Getting back to Planet Boulding-Levin, Wendy takes the vocal reigns once more with Feeling What I Feel, the perennial R&B pop ballad written by Adam with Peter Stoller, now enhanced with full, live production.  From vintage to “virgin” material, Wendy and Adam get political again with the new, poignant Land of the Free.  It’s Adam’s poetic answer to Imagine – as well as a veiled, post-election lament and rallying cry that’s ultimately hopeful, even optimistic.  However stirring or eloquent the song might be, Wendy’s yearning vocal embellishments really say it all.
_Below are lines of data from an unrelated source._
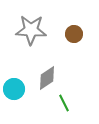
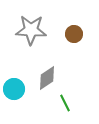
green line: moved 1 px right
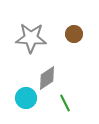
gray star: moved 8 px down
cyan circle: moved 12 px right, 9 px down
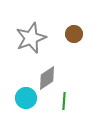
gray star: rotated 24 degrees counterclockwise
green line: moved 1 px left, 2 px up; rotated 30 degrees clockwise
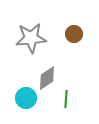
gray star: rotated 16 degrees clockwise
green line: moved 2 px right, 2 px up
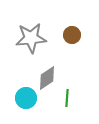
brown circle: moved 2 px left, 1 px down
green line: moved 1 px right, 1 px up
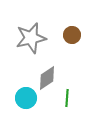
gray star: rotated 8 degrees counterclockwise
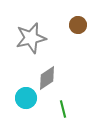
brown circle: moved 6 px right, 10 px up
green line: moved 4 px left, 11 px down; rotated 18 degrees counterclockwise
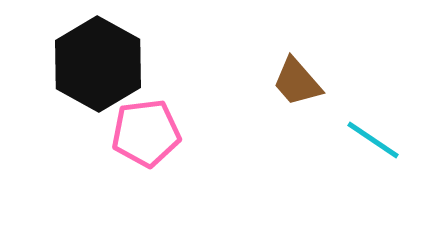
Bringing us full circle and back home, the set closes with Wendy’s song Feathers Everywhere, an affirming, spiritual tale – and with a surprise ending that is as tongue-in-cheek as the music is “aurally delicious”, as one listener described it.  Does it get any better?


Well, maybe.  As a “bonus”, Wendy and Adam indulge the house in a game of “Stump the Band”, spontaneously breaking into audience-requested songs, including ones that neither of them have ever performed (but, hopefully, have heard).  This weekly ritual confirms the impression that there isn’t a song that Wendy hasn't heard or is unwilling to sing or play (and even dance to) at least once.  And sometimes the audience even joins in.  Why was ear training never this much fun back at the conservatory?  And in case anyone doesn't want to leave, Wendy occasionally winds the audience down by gracing them with some of her earlier originals like Sparkles, Mr. Capricorn Moon, I Wished for Snow, or Don't Make My Heart Afraid to Dream.  We'll try not to.  There's even the "obligatory" Coffee Boy, a tongue-in-cheek portrayal of coffee-making at coffeehouses.  If we can't hear it there, where can we?


So come and decide for yourself whether accessible music can be intelligent. And whether intelligent music can be passionate. Or just get coffee. Where's Leonard Bernstein when we need him?